Winter and the Satisfaction of Sadness
The weather has hovered calmly under twenty degrees all week. Today, it rests at an icy eight degrees.
From my window, there’s little to observe on the sidewalk below. The construction site across from my apartment complex is silent; caterpillar cranes hibernating with their heavy, metal heads tucked between their feet. The few people who dart along the street are swathed in layers of gore-tex, down and wool, obscured from any semblance of human form.
Winter distorts us in that way.
An intrusion of bright, yellow sun disrupted Saturday’s monotonous grey. But it was only for a few hours, and wasn’t enough to seduce me from my central heat. The sky had otherwise cradled a blanket of mist; buildings disappearing past their fifteenth floors into the endless fog above.
And so, with not much interest in losing feeling in my fingers and toes, I nestled in for a long weekend at home.

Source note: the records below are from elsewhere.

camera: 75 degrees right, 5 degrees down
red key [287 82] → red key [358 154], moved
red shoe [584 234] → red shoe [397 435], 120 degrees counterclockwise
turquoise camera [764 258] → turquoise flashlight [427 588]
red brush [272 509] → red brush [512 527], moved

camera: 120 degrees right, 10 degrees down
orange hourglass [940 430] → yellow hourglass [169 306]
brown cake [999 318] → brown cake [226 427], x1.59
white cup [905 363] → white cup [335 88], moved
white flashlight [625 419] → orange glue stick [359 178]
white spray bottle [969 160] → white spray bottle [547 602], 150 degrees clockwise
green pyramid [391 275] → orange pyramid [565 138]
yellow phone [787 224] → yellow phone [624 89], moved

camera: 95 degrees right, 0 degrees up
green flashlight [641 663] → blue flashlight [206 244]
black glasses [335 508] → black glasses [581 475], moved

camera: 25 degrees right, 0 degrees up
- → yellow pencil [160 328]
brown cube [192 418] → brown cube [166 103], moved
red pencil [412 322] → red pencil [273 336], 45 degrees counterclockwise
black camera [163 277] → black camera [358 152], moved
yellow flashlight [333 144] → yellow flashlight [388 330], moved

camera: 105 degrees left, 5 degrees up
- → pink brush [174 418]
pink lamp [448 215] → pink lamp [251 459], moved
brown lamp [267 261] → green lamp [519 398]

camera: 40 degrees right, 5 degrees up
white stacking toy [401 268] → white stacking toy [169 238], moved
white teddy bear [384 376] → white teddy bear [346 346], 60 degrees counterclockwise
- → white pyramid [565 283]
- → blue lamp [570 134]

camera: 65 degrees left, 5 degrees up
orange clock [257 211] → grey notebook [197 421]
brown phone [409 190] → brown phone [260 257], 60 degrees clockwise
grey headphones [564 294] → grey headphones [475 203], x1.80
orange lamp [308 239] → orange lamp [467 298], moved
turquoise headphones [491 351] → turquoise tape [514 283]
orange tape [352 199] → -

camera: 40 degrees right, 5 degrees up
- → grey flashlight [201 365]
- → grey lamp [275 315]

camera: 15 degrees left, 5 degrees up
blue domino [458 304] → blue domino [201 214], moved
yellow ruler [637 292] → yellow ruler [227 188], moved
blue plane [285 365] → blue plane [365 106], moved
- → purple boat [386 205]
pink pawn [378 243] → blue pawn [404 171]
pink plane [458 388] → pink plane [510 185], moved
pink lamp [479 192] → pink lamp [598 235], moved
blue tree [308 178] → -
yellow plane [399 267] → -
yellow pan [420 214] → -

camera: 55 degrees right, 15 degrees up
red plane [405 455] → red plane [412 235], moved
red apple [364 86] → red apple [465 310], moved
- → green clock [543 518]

Winter urges us inwards; into our apartments, into our beds, into ourselves. It’s the season for sadness – well, self-reflection. The holidays only get us so far. The twinkling lights of Christmas trees and window displays eventually fade until all we’re left with is the wait for spring.
But here, in the long stretches of dark days and dark moods, there is much to be gained. Only here, within winter, does it seem suitable to spend so much time alone. Only within winter is a blue mood tolerated (and expected).
I’d like to think winter doesn’t cause sadness, but instead reveals what was always there. It’s January, and our sun-drunk delusions have faded with our tans. We’re forced to be honest with ourselves, forced to be still and to listen more deeply to the sound of our own heartbeats. The part of ourselves we try to hide from reveals itself in dark, winter nights. But, as in childhood, it’s always better to just look under the bed; the truth ultimately being less foreboding than the unknown.
Come spring, this perspective will have melted.
As the season turns, the energy in the air will gather momentum. People will emerge, like buds on branches, from their dwellings, cautiously testing the temperature. Sidewalks will narrow as restaurants ready for their first al fresco diners. Sleeves will shorten, and our pets will lose us to the social calls of friends, the outdoors now teeming with opportunity.
The sun will give us back to ourselves. We’ll walk lighter, with less on our minds. Spring is for connecting, and coming together, and community. We will remember what we have missed: the infectious joy of being with the ones we love, under the sun, when everything seems possible.
And I will graciously give back my solace to the winter season, making room instead for joy, kindness and exploration.